[Data entries]
::::::

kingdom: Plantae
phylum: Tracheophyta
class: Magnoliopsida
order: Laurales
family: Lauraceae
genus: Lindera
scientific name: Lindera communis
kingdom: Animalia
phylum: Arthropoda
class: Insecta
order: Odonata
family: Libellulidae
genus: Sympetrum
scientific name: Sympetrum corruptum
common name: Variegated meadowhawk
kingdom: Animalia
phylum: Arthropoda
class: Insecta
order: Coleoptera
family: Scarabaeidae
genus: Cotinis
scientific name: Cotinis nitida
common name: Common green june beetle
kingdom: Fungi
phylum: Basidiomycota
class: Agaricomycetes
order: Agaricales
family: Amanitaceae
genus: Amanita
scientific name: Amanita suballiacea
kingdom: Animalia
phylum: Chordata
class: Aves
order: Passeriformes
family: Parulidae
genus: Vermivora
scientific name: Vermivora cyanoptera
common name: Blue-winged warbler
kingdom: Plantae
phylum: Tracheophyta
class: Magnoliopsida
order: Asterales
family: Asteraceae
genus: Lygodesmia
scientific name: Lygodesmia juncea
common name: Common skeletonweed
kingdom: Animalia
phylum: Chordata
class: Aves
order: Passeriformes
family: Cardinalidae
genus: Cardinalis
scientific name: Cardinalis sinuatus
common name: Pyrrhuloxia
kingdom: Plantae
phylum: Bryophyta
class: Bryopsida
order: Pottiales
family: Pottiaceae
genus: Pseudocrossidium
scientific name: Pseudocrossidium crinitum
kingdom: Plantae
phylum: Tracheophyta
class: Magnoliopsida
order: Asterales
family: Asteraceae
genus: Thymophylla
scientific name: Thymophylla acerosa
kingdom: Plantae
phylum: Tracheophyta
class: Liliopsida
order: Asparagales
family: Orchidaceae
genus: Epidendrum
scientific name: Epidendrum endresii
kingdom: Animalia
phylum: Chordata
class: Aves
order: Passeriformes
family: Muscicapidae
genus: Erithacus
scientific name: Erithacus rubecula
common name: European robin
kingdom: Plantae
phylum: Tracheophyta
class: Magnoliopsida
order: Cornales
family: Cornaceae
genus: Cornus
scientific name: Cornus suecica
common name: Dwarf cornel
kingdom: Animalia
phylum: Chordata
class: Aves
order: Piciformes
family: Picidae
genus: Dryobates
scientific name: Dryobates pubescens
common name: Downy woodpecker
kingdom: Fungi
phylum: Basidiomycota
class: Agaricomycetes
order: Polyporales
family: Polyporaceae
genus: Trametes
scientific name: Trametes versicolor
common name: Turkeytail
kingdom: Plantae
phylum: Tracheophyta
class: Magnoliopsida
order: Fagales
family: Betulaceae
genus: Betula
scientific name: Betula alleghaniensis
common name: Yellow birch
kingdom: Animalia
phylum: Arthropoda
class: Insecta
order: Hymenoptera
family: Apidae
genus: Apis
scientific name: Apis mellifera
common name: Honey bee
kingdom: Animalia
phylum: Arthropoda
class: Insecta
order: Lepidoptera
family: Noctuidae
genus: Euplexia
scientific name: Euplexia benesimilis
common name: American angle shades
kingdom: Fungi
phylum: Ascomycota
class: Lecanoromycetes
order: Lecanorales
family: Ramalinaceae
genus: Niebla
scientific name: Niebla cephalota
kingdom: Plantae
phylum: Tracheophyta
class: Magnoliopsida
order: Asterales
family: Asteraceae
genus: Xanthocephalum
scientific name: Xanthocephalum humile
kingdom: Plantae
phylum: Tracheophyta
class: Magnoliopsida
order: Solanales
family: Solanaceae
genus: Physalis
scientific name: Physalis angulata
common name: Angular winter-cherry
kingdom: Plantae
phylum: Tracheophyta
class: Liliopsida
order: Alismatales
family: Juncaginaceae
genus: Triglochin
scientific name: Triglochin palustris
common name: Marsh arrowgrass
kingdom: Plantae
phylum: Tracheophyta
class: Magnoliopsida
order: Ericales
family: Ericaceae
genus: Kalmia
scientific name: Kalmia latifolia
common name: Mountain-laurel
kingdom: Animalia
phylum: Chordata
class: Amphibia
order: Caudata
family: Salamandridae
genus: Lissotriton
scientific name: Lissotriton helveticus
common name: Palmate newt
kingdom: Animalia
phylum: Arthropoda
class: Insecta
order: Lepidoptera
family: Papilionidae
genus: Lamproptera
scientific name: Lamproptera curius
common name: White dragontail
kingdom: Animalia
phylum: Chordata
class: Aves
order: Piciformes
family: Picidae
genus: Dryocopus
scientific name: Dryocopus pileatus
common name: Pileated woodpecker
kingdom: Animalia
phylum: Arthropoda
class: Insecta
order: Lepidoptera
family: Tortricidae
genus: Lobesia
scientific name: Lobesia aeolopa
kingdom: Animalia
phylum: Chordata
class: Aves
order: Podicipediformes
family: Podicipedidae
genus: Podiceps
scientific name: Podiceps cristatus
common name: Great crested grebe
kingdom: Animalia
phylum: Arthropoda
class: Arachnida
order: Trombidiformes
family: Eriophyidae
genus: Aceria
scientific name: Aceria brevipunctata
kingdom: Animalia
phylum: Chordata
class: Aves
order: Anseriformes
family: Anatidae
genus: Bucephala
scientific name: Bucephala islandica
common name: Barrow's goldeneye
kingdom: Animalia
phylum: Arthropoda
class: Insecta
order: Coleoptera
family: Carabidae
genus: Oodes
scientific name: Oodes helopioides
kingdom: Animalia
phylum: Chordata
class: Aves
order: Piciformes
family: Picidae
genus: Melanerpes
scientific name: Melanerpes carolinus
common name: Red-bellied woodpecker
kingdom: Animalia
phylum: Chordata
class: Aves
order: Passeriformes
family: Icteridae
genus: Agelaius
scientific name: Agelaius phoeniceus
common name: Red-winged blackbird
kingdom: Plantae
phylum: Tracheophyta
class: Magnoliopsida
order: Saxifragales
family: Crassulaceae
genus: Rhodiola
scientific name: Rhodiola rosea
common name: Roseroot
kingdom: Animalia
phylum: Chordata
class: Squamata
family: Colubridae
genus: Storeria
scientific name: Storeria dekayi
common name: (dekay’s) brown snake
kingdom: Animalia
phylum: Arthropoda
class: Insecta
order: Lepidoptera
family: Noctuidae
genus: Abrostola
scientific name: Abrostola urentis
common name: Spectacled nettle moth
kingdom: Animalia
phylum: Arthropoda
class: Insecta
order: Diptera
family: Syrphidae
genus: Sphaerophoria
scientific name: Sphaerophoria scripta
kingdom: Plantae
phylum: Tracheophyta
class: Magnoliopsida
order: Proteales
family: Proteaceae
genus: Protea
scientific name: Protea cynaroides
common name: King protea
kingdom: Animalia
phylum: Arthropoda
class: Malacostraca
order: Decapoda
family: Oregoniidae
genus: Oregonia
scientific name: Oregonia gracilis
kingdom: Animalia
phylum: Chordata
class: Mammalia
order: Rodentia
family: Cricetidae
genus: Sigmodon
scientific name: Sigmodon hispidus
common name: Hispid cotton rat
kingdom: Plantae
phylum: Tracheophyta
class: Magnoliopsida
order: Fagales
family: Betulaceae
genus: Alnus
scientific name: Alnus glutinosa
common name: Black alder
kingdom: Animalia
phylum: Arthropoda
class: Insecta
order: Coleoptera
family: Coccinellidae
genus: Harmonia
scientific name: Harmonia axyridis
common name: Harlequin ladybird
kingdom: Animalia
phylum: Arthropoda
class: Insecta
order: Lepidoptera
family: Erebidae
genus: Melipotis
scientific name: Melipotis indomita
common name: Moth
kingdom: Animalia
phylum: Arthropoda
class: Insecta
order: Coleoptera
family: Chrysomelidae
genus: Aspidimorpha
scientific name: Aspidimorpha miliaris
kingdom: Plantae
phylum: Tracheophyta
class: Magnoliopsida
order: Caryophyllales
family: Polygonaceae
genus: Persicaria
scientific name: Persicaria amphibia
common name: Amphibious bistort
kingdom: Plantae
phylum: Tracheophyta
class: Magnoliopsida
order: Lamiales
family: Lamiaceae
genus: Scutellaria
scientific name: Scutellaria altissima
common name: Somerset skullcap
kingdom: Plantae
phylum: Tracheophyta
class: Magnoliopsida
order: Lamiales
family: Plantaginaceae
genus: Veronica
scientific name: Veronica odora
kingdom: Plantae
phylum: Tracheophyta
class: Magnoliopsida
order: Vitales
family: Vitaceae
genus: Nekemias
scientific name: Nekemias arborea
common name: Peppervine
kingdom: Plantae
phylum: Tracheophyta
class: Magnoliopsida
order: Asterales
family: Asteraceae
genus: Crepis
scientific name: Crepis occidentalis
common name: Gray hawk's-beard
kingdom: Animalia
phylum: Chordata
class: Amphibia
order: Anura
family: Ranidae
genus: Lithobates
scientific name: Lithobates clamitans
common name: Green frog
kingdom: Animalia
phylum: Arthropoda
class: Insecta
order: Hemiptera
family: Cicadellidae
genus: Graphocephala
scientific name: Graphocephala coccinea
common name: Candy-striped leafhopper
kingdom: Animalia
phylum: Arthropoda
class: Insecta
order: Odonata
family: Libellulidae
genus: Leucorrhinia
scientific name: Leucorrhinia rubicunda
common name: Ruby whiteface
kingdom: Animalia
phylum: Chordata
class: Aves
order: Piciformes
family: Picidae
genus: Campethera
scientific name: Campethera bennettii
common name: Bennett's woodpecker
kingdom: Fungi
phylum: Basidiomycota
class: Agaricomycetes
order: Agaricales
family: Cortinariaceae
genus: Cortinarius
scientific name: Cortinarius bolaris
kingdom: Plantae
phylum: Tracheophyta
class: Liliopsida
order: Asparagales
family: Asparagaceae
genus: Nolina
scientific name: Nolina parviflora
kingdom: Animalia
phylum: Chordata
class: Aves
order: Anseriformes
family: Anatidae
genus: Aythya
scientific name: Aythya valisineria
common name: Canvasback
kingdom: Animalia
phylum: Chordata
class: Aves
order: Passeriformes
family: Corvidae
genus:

::::::

* [Task requirements] Turn the data into a numbered list, starting with its first line and running through the line containing "scientific name: Epidendrum endresii", both included. List only those lines, and leave out any blank ones.

* [Solution for this problem]
1. kingdom: Plantae
2. phylum: Tracheophyta
3. class: Magnoliopsida
4. order: Laurales
5. family: Lauraceae
6. genus: Lindera
7. scientific name: Lindera communis
8. kingdom: Animalia
9. phylum: Arthropoda
10. class: Insecta
11. order: Odonata
12. family: Libellulidae
13. genus: Sympetrum
14. scientific name: Sympetrum corruptum
15. common name: Variegated meadowhawk
16. kingdom: Animalia
17. phylum: Arthropoda
18. class: Insecta
19. order: Coleoptera
20. family: Scarabaeidae
21. genus: Cotinis
22. scientific name: Cotinis nitida
23. common name: Common green june beetle
24. kingdom: Fungi
25. phylum: Basidiomycota
26. class: Agaricomycetes
27. order: Agaricales
28. family: Amanitaceae
29. genus: Amanita
30. scientific name: Amanita suballiacea
31. kingdom: Animalia
32. phylum: Chordata
33. class: Aves
34. order: Passeriformes
35. family: Parulidae
36. genus: Vermivora
37. scientific name: Vermivora cyanoptera
38. common name: Blue-winged warbler
39. kingdom: Plantae
40. phylum: Tracheophyta
41. class: Magnoliopsida
42. order: Asterales
43. family: Asteraceae
44. genus: Lygodesmia
45. scientific name: Lygodesmia juncea
46. common name: Common skeletonweed
47. kingdom: Animalia
48. phylum: Chordata
49. class: Aves
50. order: Passeriformes
51. family: Cardinalidae
52. genus: Cardinalis
53. scientific name: Cardinalis sinuatus
54. common name: Pyrrhuloxia
55. kingdom: Plantae
56. phylum: Bryophyta
57. class: Bryopsida
58. order: Pottiales
59. family: Pottiaceae
60. genus: Pseudocrossidium
61. scientific name: Pseudocrossidium crinitum
62. kingdom: Plantae
63. phylum: Tracheophyta
64. class: Magnoliopsida
65. order: Asterales
66. family: Asteraceae
67. genus: Thymophylla
68. scientific name: Thymophylla acerosa
69. kingdom: Plantae
70. phylum: Tracheophyta
71. class: Liliopsida
72. order: Asparagales
73. family: Orchidaceae
74. genus: Epidendrum
75. scientific name: Epidendrum endresii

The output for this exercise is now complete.